Erano poche in montagna le famiglie che fino a pochi decenni orsono non possedevano animali da cortile, galline, oche, anatre e qualche tacchino, per smaltire i rari avanzi del desco familiare e per integrare un’alimentazione povera con carne e uova.
Sempre meno pollai
Molti, dunque, avevano dei pollai con un numero di capi variabile, a seconda dello spazio a disposizione e in relazione ai componenti del nucleo familiare, a differenza di oggi, perché i pollai nella nostra società ipertecnologica e asfittica emanano cattivo odore, perché richiedono tempo e attenzioni quotidiane, perché facciamo prima a ricorrere ai supermercati e perché esistono leggi idiote che di fatto scoraggiano chi voglia metter su qualche gallina.

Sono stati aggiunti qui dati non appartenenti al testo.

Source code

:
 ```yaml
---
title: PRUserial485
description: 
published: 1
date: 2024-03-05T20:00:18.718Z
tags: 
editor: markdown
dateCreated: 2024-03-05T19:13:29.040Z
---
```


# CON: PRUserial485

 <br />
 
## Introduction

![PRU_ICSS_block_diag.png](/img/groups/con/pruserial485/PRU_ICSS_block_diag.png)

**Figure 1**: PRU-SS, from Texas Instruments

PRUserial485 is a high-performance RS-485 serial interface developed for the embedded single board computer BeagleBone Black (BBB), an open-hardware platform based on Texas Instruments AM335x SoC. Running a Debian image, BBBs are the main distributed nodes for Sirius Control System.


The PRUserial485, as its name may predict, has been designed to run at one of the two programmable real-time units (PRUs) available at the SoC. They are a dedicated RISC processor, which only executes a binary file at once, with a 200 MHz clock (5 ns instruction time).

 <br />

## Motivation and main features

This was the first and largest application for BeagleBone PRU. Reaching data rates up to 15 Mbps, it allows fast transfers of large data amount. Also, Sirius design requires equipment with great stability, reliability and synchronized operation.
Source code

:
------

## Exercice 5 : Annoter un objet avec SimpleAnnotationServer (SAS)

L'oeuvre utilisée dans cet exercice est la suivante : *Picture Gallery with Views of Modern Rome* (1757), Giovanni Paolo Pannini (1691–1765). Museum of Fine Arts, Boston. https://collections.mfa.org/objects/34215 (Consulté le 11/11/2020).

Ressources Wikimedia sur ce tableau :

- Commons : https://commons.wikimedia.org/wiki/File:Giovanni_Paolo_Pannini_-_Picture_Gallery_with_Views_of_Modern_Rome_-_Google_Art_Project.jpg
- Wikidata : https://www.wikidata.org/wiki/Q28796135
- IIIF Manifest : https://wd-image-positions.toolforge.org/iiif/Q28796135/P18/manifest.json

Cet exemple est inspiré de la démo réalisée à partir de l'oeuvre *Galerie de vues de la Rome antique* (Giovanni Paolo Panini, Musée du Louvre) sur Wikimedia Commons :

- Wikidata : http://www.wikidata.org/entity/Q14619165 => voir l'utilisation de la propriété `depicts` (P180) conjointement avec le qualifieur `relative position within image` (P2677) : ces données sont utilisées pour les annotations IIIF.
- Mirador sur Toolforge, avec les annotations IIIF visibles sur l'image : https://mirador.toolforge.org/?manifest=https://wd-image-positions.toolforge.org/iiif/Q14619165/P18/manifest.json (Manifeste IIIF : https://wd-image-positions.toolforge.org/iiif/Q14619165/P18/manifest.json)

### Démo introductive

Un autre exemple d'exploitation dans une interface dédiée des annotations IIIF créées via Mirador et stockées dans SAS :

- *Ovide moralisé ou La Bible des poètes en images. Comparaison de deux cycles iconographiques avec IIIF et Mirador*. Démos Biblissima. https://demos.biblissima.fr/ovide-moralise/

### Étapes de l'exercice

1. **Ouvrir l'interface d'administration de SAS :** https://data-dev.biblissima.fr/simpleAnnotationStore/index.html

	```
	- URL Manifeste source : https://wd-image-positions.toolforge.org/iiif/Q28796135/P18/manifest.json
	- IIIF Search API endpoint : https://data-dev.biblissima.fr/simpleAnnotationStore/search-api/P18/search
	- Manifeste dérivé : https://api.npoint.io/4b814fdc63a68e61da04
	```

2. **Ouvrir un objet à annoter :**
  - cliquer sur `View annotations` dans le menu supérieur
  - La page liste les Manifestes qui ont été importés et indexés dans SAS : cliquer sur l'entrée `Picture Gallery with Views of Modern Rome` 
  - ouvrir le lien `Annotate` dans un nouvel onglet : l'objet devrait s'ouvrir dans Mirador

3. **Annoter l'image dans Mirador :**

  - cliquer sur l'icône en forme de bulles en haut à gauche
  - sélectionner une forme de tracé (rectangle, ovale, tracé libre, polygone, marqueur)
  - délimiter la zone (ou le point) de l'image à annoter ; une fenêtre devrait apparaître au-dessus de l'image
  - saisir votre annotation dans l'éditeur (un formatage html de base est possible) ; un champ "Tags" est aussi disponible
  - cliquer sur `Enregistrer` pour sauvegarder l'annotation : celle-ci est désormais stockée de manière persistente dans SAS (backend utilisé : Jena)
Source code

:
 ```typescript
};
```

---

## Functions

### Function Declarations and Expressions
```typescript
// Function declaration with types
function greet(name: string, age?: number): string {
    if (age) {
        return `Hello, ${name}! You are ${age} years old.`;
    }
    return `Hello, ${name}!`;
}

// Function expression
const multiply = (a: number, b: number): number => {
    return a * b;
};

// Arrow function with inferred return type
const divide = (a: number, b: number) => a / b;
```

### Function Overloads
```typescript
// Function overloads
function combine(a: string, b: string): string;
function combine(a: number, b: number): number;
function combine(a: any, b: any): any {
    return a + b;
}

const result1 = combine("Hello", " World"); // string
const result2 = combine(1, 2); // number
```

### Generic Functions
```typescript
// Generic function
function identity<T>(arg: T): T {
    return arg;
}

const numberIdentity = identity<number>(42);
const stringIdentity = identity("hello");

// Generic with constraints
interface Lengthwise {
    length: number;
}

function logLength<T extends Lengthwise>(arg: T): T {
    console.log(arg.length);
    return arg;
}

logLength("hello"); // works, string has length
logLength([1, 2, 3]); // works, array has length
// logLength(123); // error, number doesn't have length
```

I grandi allevamenti di oggi
Le galline, allora, erano allevate in modo naturale, senza quei metodi indecenti e subumani che si usano oggi nei grandi allevamenti, dove migliaia di capi vivono in gabbie strettissime, continuamente illuminate da luci artificiali per forzare la produzione di uova, in un giorno drammaticamente senza fine e senza riposo.
I pollai tradizionali
I nostri pollai tradizionali permettevano alle galline delle pause “biologiche”, determinate dall’alternanza stagionale e della durata variabile delle ore di luce e di buio. Quando le notti diventavano precoci, a partire dal mese di Settembre e fino alla fine di Dicembre, diminuiva drasticamente il numero delle uova. Solo a partire da Gennaio, con l’aumento progressivo delle ore di luce, nei nidi si potevano raccogliere sempre più uova.
A gennaio cresce la produzione di uova
Lo spirito di osservazione del uomo contadino ha tradotto quest’evidenza in un adagio, conciso e colorito: “Gennaio apre il culo al gallinaio”. Ed è proprio così. Lo dice anche la scienza, magari con termini un po’ più forbiti !!!